De opperrechter van haar geboorteprovincie Alborz legt de volgende dag een verklaring af : ‘Dit overlijden heeft niets met de protesten te maken. Sarina had een drugsverleden en kampte al langer met psychische problemen. Jammer genoeg heeft ze nu de hand aan zichzelf geslagen, door van de vijfde verdieping naar beneden te springen.’
Doodgeslagen op school
Eenzelfde tragisch lot dicht het Iraanse regime Arnika Ghaem Maghami (17), Bahnaz Afshari en Aylar Haghi (27) toe. Nochtans bestaan er van het eerste meisje beelden van haar zwaar verwonde benen – de politie schoot met hagel en trof haar tientallen keren. Toen ze op de grond lag, kwamen de fatale slagen. Het tweede meisje verdween spoorloos op zondagmiddag 23 oktober. Haar ongeruste ouders liepen alle ziekenhuizen af, en vonden haar vijf dagen later in een mortuarium. Dat hun dochter, zo kregen ze van veiligheidsagenten te horen, zich in een hotel van het leven had beroofd.
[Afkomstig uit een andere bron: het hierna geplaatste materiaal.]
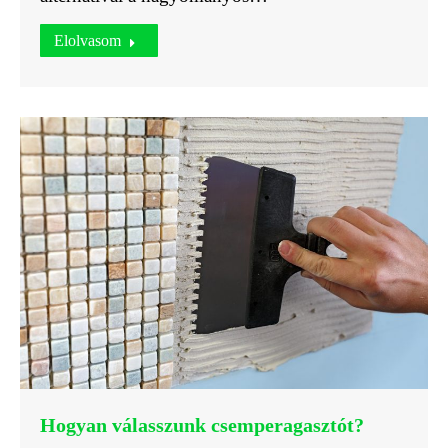
Elolvasom
Hogyan válasszunk csemperagasztót?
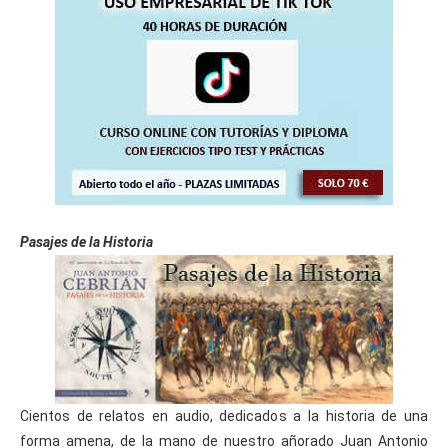
Pasajes de la Historia
Cientos de relatos en audio, dedicados a la historia de una
forma amena, de la mano de nuestro añorado Juan Antonio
Aylar zat in het vierde jaar geneeskunde aan de universiteit van Tabriz, in de provincie Oost-Azerbaidjan. Op 16 november, zo luidt de officiële verklaring, sprong ze van het dak van een gebouw. Zelfmoord. De woordvoerders van de Iraanse studentenvakbond hebben een andere verklaring: Aylar nam op die bewuste dag deel aan de protesten. Achternagezeten door veiligheidsagenten vluchtte de jonge vrouw naar het dak van een gebouw onder constructie, waar ze vanaf werd geduwd. Ze kwam op een wapeningsstaaf terecht en stierf ter plaatse.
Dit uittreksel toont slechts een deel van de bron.